*** Entries provided Section Begins ***
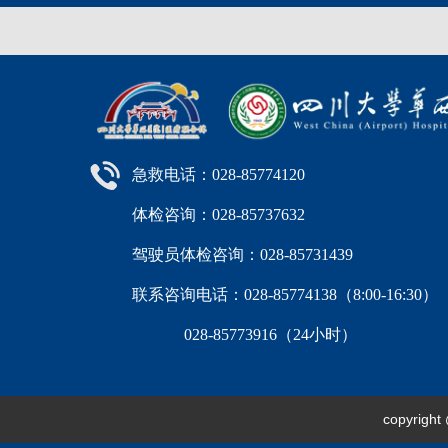
急救电话：028-85774120
体检咨询：028-85737632
驾驶员体检咨询：028-85731439
联系咨询电话：028-85774138（8:00-16:
028-85773916（24小时）
copyri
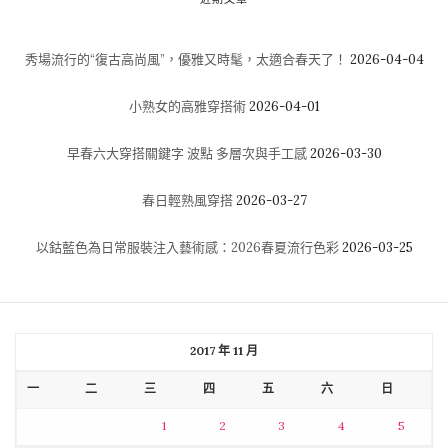
秀場流行的“復古高尚風”，優雅又時髦，太適合春天了！
2026-04-04
小熟女的高雅穿搭術
2026-04-01
早春六大穿搭關鍵字 波點 多層次與手工感
2026-03-30
春日輕熟風穿搭
2026-03-27
以鈷藍色為日常服裝注入藝術感：2026春夏流行色彩
2026-03-25
2017 年 11 月
一
二
三
四
五
六
日
1
2
3
4
5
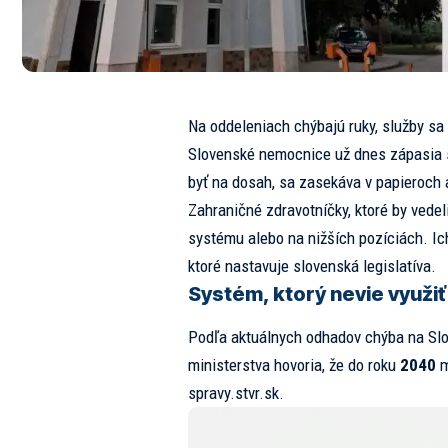
Na oddeleniach chýbajú ruky, služby sa
Slovenské nemocnice už dnes zápasia s 
byť na dosah, sa zasekáva v papieroch 
Zahraničné zdravotníčky, ktoré by vede
systému alebo na nižších pozíciách. Ich
ktoré nastavuje slovenská legislatíva.
Systém, ktorý nevie využi
Podľa aktuálnych odhadov chýba na Slo
ministerstva hovoria, že do roku
2040
m
spravy.stvr.sk.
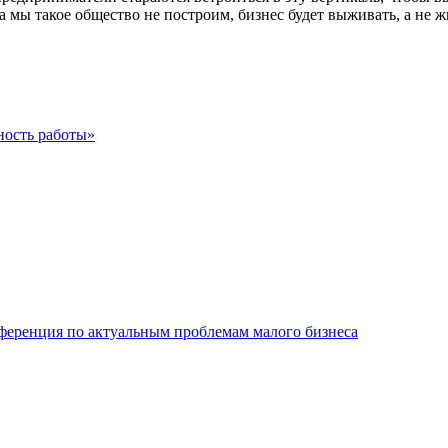
 мы такое общество не построим, бизнес будет выживать, а не ж
ность работы»
ференция по актуальным проблемам малого бизнеса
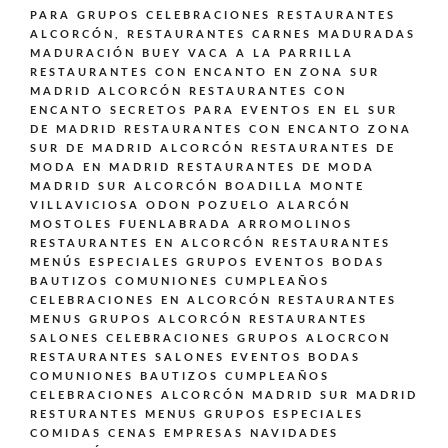
PARA GRUPOS CELEBRACIONES
RESTAURANTES
ALCORCÓN,
RESTAURANTES CARNES MADURADAS
MADURACIÓN BUEY VACA A LA PARRILLA
RESTAURANTES CON ENCANTO EN ZONA SUR
MADRID ALCORCÓN
RESTAURANTES CON
ENCANTO SECRETOS PARA EVENTOS EN EL SUR
DE MADRID
RESTAURANTES CON ENCANTO ZONA
SUR DE MADRID ALCORCÓN
RESTAURANTES DE
MODA EN MADRID
RESTAURANTES DE MODA
MADRID SUR ALCORCÓN BOADILLA MONTE
VILLAVICIOSA ODON POZUELO ALARCÓN
MOSTOLES FUENLABRADA ARROMOLINOS
RESTAURANTES EN ALCORCÓN
RESTAURANTES
MENÚS ESPECIALES GRUPOS EVENTOS BODAS
BAUTIZOS COMUNIONES CUMPLEAÑOS
CELEBRACIONES EN ALCORCÓN
RESTAURANTES
MENUS GRUPOS ALCORCÓN
RESTAURANTES
SALONES CELEBRACIONES GRUPOS ALOCRCON
RESTAURANTES SALONES EVENTOS BODAS
COMUNIONES BAUTIZOS CUMPLEAÑOS
CELEBRACIONES ALCORCÓN MADRID SUR MADRID
RESTURANTES MENUS GRUPOS ESPECIALES
COMIDAS CENAS EMPRESAS NAVIDADES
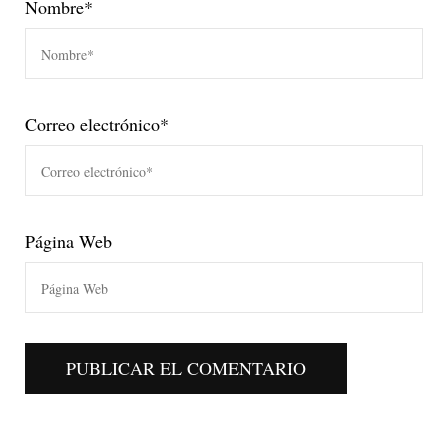
Nombre
*
Correo electrónico
*
Página Web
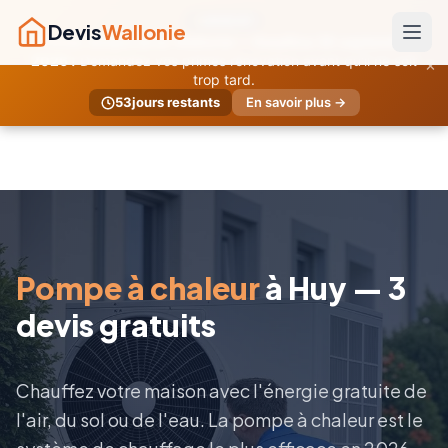
URGENT
Devis
Wallonie
Primes temporaires Wallonie — Deadline 30 septembre
×
2026 !
Demandez vos primes rénovation avant qu'il ne soit
trop tard.
53
jours restants
En savoir plus →
Pompe à chaleur
à Huy — 3
devis gratuits
Chauffez votre maison avec l'énergie gratuite de
l'air, du sol ou de l'eau. La pompe à chaleur est le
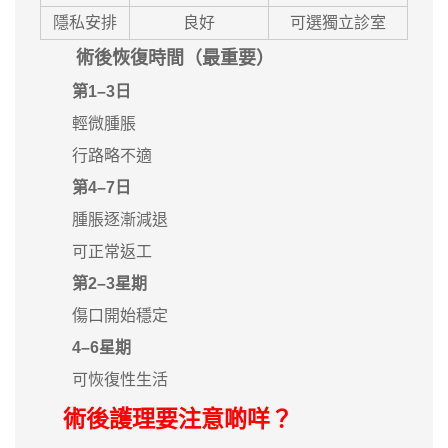
隱私安排
良好
可選獨立診室
術後恢復時間（最重要）
第1–3日
輕微腫脹
行路略不適
第4–7日
腫脹逐漸減退
可正常返工
第2–3星期
傷口開始穩定
4–6星期
可恢復性生活
術後護理要注意啲咩？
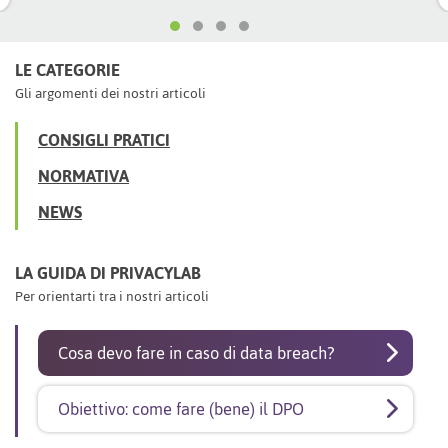
LE CATEGORIE
Gli argomenti dei nostri articoli
CONSIGLI PRATICI
NORMATIVA
NEWS
LA GUIDA DI PRIVACYLAB
Per orientarti tra i nostri articoli
Cosa devo fare in caso di data breach?
Obiettivo: come fare (bene) il DPO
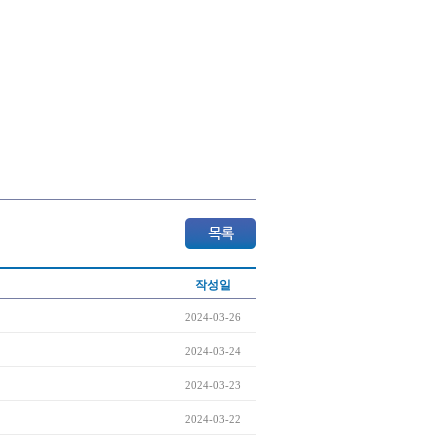
작성일
2024-03-26
2024-03-24
2024-03-23
2024-03-22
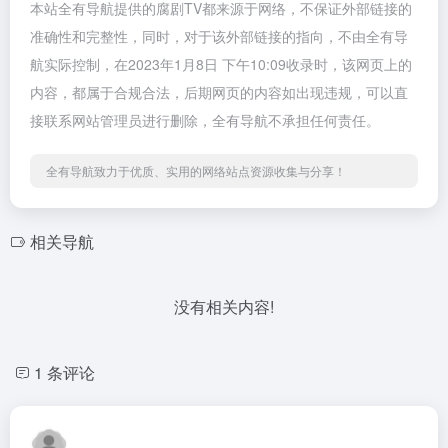
本站全有导航提供的腐剧TV都来源于网络，不保证外部链接的
准确性和完整性，同时，对于该外部链接的指向，不由全有导
航实际控制，在2023年1月8日 下午10:09收录时，该网页上的
内容，都属于合规合法，后期网页的内容如出现违规，可以直
接联系网站管理员进行删除，全有导航不承担任何责任。
全有导航致力于优质、实用的网络站点资源收集与分享！
相关导航
没有相关内容!
1 条评论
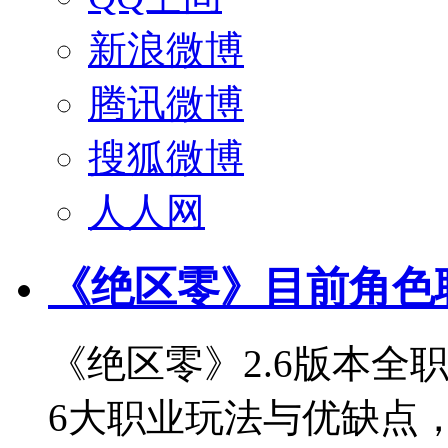
新浪微博
腾讯微博
搜狐微博
人人网
《绝区零》目前角色
《绝区零》2.6版本全
6大职业玩法与优缺点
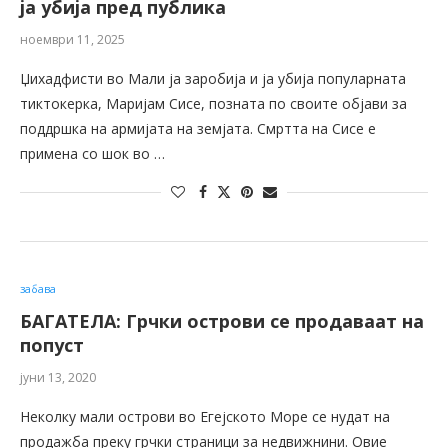
ја убија пред публика
ноември 11, 2025
Џихадфисти во Мали ја заробија и ја убија популарната
тиктокерка, Маријам Сисе, позната по своите објави за
поддршка на армијата на земјата. Смртта на Сисе е
примена со шок во …
забава
БАГАТЕЛА: Грчки острови се продаваат на
попуст
јуни 13, 2020
Неколку мали острови во Егејското Море се нудат на
продажба преку грчки страници за недвижнини. Овие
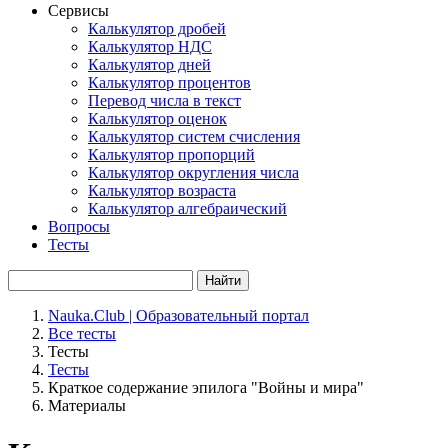
Сервисы
Калькулятор дробей
Калькулятор НДС
Калькулятор дней
Калькулятор процентов
Перевод числа в текст
Калькулятор оценок
Калькулятор систем счисления
Калькулятор пропорций
Калькулятор округления числа
Калькулятор возраста
Калькулятор алгебраический
Вопросы
Тесты
Найти
Nauka.Club | Образовательный портал
Все тесты
Тесты
Тесты
Краткое содержание эпилога "Войны и мира"
Материалы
*** Entries provided Section Ends ***
Convert the text read from all of the records above into a JSON list of strings, with one string for each line and no blank lines. Leave the pictures out of the answer.

[
  "急救电话：028-85774120",
  "体检咨询：028-85737632",
  "驾驶员体检咨询：028-85731439",
  "联系咨询电话：028-85774138（8:00-16:",
  "028-85773916（24小时）",
  "copyri",
  "秀場流行的“復古高尚風”，優雅又時髦，太適合春天了！",
  "2026-04-04",
  "小熟女的高雅穿搭術",
  "2026-04-01",
  "早春六大穿搭關鍵字 波點 多層次與手工感",
  "2026-03-30",
  "春日輕熟風穿搭",
  "2026-03-27",
  "以鈷藍色為日常服裝注入藝術感：2026春夏流行色彩",
  "2026-03-25",
  "2017 年 11 月",
  "一",
  "二",
  "三",
  "四",
  "五",
  "六",
  "日",
  "1",
  "2",
  "3",
  "4",
  "5",
  "Na oddeleniach chýbajú ruky, služby sa",
  "Slovenské nemocnice už dnes zápasia s ",
  "byť na dosah, sa zasekáva v papieroch ",
  "Zahraničné zdravotníčky, ktoré by vede",
  "systému alebo na nižších pozíciách. Ich",
  "ktoré nastavuje slovenská legislatíva.",
  "Systém, ktorý nevie využi",
  "Podľa aktuálnych odhadov chýba na Slo",
  "ministerstva hovoria, že do roku",
  "2040",
  "m",
  "spravy.stvr.sk.",
  " мы такое общество не построим, бизнес будет выживать, а не ж",
  "ность работы»",
  "ференция по актуальным проблемам малого бизнеса",
  "PARA GRUPOS CELEBRACIONES",
  "RESTAURANTES",
  "ALCORCÓN,",
  "RESTAURANTES CARNES MADURADAS",
  "MADURACIÓN BUEY VACA A LA PARRILLA",
  "RESTAURANTES CON ENCANTO EN ZONA SUR",
  "MADRID ALCORCÓN",
  "RESTAURANTES CON",
  "ENCANTO SECRETOS PARA EVENTOS EN EL SUR",
  "DE MADRID",
  "RESTAURANTES CON ENCANTO ZONA",
  "SUR DE MADRID ALCORCÓN",
  "RESTAURANTES DE",
  "MODA EN MADRID",
  "RESTAURANTES DE MODA",
  "MADRID SUR ALCORCÓN BOADILLA MONTE",
  "VILLAVICIOSA ODON POZUELO ALARCÓN",
  "MOSTOLES FUENLABRADA ARROMOLINOS",
  "RESTAURANTES EN ALCORCÓN",
  "RESTAURANTES",
  "MENÚS ESPECIALES GRUPOS EVENTOS BODAS",
  "BAUTIZOS COMUNIONES CUMPLEAÑOS",
  "CELEBRACIONES EN ALCORCÓN",
  "RESTAURANTES",
  "MENUS GRUPOS ALCORCÓN",
  "RESTAURANTES",
  "SALONES CELEBRACIONES GRUPOS ALOCRCON",
  "RESTAURANTES SALONES EVENTOS BODAS",
  "COMUNIONES BAUTIZOS CUMPLEAÑOS",
  "CELEBRACIONES ALCORCÓN MADRID SUR MADRID",
  "RESTURANTES MENUS GRUPOS ESPECIALES",
  "COMIDAS CENAS EMPRESAS NAVIDADES",
  "Nombre",
  "*",
  "Correo electrónico",
  "*",
  "Página Web",
  "URGENT",
  "Devis",
  "Wallonie",
  "Primes temporaires Wallonie — Deadline 30 septembre",
  "×",
  "2026 !",
  "Demandez vos primes rénovation avant qu'il ne soit",
  "trop tard.",
  "53",
  "jours restants",
  "En savoir plus →",
  "Pompe à chaleur",
  "à Huy — 3",
  "devis gratuits",
  "Chauffez votre maison avec l'énergie gratuite de",
  "l'air, du sol ou de l'eau. La pompe à chaleur est le",
  "隱私安排",
  "良好",
  "可選獨立診室",
  "術後恢復時間（最重要）",
  "第1–3日",
  "輕微腫脹",
  "行路略不適",
  "第4–7日",
  "腫脹逐漸減退",
  "可正常返工",
  "第2–3星期",
  "傷口開始穩定",
  "4–6星期",
  "可恢復性生活",
  "術後護理要注意啲咩？",
  "LE CATEGORIE",
  "Gli argomenti dei nostri articoli",
  "CONSIGLI PRATICI",
  "NORMATIVA",
  "NEWS",
  "LA GUIDA DI PRIVACYLAB",
  "Per orientarti tra i nostri articoli",
  "Cosa devo fare in caso di data breach?",
  "Obiettivo: come fare (bene) il DPO",
  "작성일",
  "2024-03-26",
  "2024-03-24",
  "2024-03-23",
  "2024-03-22",
  "本站全有导航提供的腐剧TV都来源于网络，不保证外部链接的",
  "准确性和完整性，同时，对于该外部链接的指向，不由全有导",
  "航实际控制，在2023年1月8日 下午10:09收录时，该网页上的",
  "内容，都属于合规合法，后期网页的内容如出现违规，可以直",
  "接联系网站管理员进行删除，全有导航不承担任何责任。",
  "全有导航致力于优质、实用的网络站点资源收集与分享！",
  "相关导航",
  "没有相关内容!",
  "1 条评论",
  "新浪微博",
  "腾讯微博",
  "搜狐微博",
  "人人网",
  "《绝区零》目前角色",
  "《绝区零》2.6版本全",
  "6大职业玩法与优缺点",
  "ја убија пред публика",
  "ноември 11, 2025",
  "Џихадфисти во Мали ја заробија и ја убија популарната",
  "тиктокерка, Маријам Сисе, позната по своите објави за",
  "поддршка на армијата на земјата. Смртта на Сисе е",
  "примена со шок во …",
  "забава",
  "БАГАТЕЛА: Грчки острови се продаваат на",
  "попуст",
  "јуни 13, 2020",
  "Неколку мали острови во Егејското Море се нудат на",
  "продажба преку грчки страници за недвижнини. Овие",
  "Сервисы",
  "Калькулятор дробей",
  "Калькулятор НДС",
  "Калькулятор дней",
  "Калькулятор процентов",
  "Перевод числа в текст",
  "Калькулятор оценок",
  "Калькулятор систем счисления",
  "Калькулятор пропорций",
  "Калькулятор округления числа",
  "Калькулятор возраста",
  "Калькулятор алгебраический",
  "Вопросы",
  "Тесты",
  "Найти",
  "Nauka.Club | Образовательный портал",
  "Все тесты",
  "Тесты",
  "Тесты",
  "Краткое содержание эпилога \"Войны и мира\"",
  "Материалы"
]